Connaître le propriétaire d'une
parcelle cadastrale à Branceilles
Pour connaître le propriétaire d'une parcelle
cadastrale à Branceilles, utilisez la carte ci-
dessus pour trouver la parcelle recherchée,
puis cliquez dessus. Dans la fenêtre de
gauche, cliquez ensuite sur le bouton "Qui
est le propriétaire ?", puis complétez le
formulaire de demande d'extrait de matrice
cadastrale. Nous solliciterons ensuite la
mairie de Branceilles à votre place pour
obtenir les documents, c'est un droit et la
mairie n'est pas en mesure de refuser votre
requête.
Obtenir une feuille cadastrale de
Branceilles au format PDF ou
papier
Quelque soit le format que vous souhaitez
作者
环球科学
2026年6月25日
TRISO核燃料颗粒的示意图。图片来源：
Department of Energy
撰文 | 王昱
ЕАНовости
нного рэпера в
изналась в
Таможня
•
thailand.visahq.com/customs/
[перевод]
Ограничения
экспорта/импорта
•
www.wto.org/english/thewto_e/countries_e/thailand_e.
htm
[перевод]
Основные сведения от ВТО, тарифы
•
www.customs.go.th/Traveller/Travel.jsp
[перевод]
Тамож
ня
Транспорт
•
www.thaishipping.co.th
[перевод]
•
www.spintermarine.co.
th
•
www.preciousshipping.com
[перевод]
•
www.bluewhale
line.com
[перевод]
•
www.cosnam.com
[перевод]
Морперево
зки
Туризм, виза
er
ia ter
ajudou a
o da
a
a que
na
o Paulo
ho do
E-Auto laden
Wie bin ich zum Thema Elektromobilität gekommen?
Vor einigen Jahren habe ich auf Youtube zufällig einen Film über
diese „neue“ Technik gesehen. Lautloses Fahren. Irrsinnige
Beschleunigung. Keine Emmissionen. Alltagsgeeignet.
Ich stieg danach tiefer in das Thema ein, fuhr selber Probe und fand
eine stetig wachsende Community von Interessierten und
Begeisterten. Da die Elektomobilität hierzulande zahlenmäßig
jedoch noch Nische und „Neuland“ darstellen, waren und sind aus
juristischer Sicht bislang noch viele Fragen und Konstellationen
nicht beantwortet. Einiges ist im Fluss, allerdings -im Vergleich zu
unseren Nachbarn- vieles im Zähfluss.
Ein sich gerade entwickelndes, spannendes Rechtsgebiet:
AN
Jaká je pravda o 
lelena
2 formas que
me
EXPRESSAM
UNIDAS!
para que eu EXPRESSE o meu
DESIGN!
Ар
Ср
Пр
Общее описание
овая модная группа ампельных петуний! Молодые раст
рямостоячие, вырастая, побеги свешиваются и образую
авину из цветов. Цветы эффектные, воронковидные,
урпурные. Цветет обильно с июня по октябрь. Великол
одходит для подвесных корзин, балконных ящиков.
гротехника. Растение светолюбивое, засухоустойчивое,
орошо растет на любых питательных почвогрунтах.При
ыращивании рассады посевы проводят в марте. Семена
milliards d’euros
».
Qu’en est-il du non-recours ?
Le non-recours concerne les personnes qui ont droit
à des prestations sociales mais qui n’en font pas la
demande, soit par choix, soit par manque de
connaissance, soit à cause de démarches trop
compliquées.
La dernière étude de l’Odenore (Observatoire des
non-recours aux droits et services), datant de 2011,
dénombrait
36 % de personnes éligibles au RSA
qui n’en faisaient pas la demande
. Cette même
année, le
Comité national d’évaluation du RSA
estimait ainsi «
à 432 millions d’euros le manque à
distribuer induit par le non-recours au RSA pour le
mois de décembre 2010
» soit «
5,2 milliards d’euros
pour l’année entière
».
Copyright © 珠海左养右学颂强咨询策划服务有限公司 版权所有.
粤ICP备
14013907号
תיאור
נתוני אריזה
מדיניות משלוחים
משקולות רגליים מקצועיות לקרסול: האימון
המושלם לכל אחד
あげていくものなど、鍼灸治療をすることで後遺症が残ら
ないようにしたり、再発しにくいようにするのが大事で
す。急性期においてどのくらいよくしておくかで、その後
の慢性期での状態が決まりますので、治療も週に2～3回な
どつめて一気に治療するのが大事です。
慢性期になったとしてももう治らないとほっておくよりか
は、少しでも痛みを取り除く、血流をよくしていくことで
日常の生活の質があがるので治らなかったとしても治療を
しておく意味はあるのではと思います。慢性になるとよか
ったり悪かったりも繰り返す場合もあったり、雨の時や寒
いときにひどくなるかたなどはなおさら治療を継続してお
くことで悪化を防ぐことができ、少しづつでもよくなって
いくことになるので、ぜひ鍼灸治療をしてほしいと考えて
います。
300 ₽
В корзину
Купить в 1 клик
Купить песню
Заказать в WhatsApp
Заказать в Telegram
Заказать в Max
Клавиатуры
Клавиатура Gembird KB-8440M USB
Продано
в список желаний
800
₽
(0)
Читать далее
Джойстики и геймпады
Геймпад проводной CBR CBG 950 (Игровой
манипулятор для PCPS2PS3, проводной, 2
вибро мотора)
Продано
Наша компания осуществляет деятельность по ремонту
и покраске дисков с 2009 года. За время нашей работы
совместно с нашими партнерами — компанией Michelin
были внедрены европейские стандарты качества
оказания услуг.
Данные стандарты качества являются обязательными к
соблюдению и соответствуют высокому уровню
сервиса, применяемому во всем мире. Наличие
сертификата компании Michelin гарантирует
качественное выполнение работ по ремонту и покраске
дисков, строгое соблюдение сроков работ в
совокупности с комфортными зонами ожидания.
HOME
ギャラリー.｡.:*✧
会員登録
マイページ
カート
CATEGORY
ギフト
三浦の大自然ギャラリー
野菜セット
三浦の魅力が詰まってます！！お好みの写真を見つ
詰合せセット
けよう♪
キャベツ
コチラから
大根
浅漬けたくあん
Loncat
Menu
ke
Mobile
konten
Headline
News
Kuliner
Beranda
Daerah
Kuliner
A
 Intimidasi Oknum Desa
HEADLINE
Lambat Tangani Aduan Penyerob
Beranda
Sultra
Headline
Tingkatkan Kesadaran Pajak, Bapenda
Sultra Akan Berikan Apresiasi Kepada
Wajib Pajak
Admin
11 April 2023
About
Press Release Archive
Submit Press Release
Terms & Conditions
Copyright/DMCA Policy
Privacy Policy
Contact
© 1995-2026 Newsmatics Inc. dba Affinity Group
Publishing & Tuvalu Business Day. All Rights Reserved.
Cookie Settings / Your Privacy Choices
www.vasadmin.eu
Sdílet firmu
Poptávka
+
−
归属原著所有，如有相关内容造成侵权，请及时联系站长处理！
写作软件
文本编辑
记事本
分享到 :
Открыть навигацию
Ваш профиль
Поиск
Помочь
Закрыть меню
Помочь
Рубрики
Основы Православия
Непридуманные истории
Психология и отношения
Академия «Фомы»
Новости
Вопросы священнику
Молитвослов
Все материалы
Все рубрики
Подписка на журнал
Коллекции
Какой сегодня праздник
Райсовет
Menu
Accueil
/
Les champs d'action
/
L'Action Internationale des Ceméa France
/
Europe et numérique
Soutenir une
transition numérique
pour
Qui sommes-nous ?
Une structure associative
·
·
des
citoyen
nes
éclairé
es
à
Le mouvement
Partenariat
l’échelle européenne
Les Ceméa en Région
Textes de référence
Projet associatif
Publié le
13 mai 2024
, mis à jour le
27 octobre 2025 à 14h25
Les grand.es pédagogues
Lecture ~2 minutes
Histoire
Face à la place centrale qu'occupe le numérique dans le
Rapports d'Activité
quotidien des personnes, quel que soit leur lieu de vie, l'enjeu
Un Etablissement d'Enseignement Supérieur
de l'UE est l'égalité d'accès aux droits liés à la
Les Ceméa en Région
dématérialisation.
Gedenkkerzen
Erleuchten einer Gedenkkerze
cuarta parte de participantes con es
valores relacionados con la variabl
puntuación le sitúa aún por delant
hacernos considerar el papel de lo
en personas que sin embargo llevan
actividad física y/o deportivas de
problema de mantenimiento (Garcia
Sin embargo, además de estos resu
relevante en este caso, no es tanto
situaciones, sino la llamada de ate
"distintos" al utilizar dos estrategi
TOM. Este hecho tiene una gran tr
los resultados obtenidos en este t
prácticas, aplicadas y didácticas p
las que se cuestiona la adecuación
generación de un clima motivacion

■ WORK TO COMPLETE
Render the records from their first line up to and including the line containing "obtenir les documents, c'est un droit et la" as a Markdown table with the columns "Row" and "Text", giving each line a row number and leaving out blank lines.

■ ANSWER BELOW
| Row | Text |
|---|---|
| 1 | Connaître le propriétaire d'une |
| 2 | parcelle cadastrale à Branceilles |
| 3 | Pour connaître le propriétaire d'une parcelle |
| 4 | cadastrale à Branceilles, utilisez la carte ci- |
| 5 | dessus pour trouver la parcelle recherchée, |
| 6 | puis cliquez dessus. Dans la fenêtre de |
| 7 | gauche, cliquez ensuite sur le bouton "Qui |
| 8 | est le propriétaire ?", puis complétez le |
| 9 | formulaire de demande d'extrait de matrice |
| 10 | cadastrale. Nous solliciterons ensuite la |
| 11 | mairie de Branceilles à votre place pour |
| 12 | obtenir les documents, c'est un droit et la |